_TASK REQUIREMENTS_
Across the records, find how many lines include the string "based" and answer with only the figure.

Saved entries
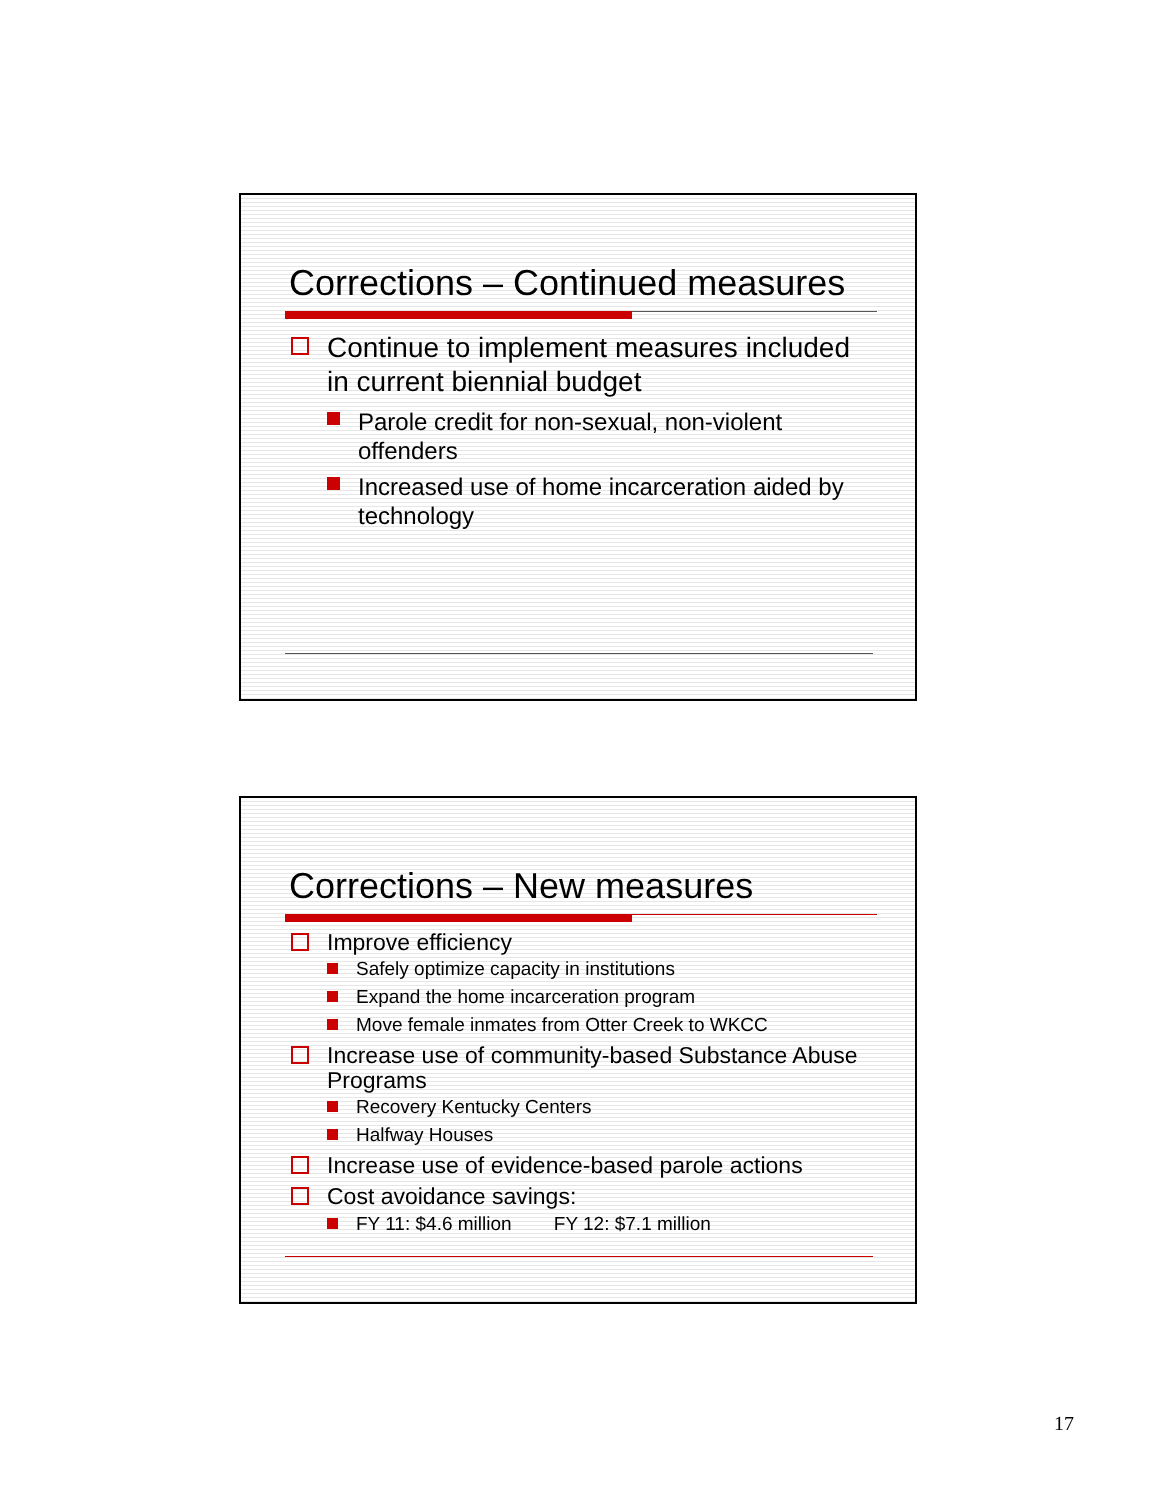Corrections – Continued measures
Continue to implement measures included in current biennial budget
Parole credit for non-sexual, non-violent offenders
Increased use of home incarceration aided by technology
Corrections – New measures
Improve efficiency
Safely optimize capacity in institutions
Expand the home incarceration program
Move female inmates from Otter Creek to WKCC
Increase use of community-based Substance Abuse Programs
Recovery Kentucky Centers
Halfway Houses
Increase use of evidence-based parole actions
Cost avoidance savings:
FY 11: $4.6 million FY 12: $7.1 million
17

_FINAL ANSWER_
2